##### RECORDS TO USE #####
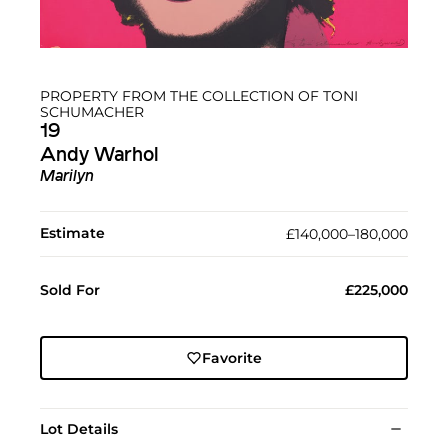
PROPERTY FROM THE COLLECTION OF TONI
SCHUMACHER
19
Andy Warhol
Marilyn
Estimate
£140,000–180,000
Sold For
£225,000
Favorite
Lot Details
#####
# WORK TO BE COMPLETED
Pull out every line of the records that contains the string "FROM", treating uppercase and lowercase as different.

# RESULT FOR THIS EXERCISE
PROPERTY FROM THE COLLECTION OF TONI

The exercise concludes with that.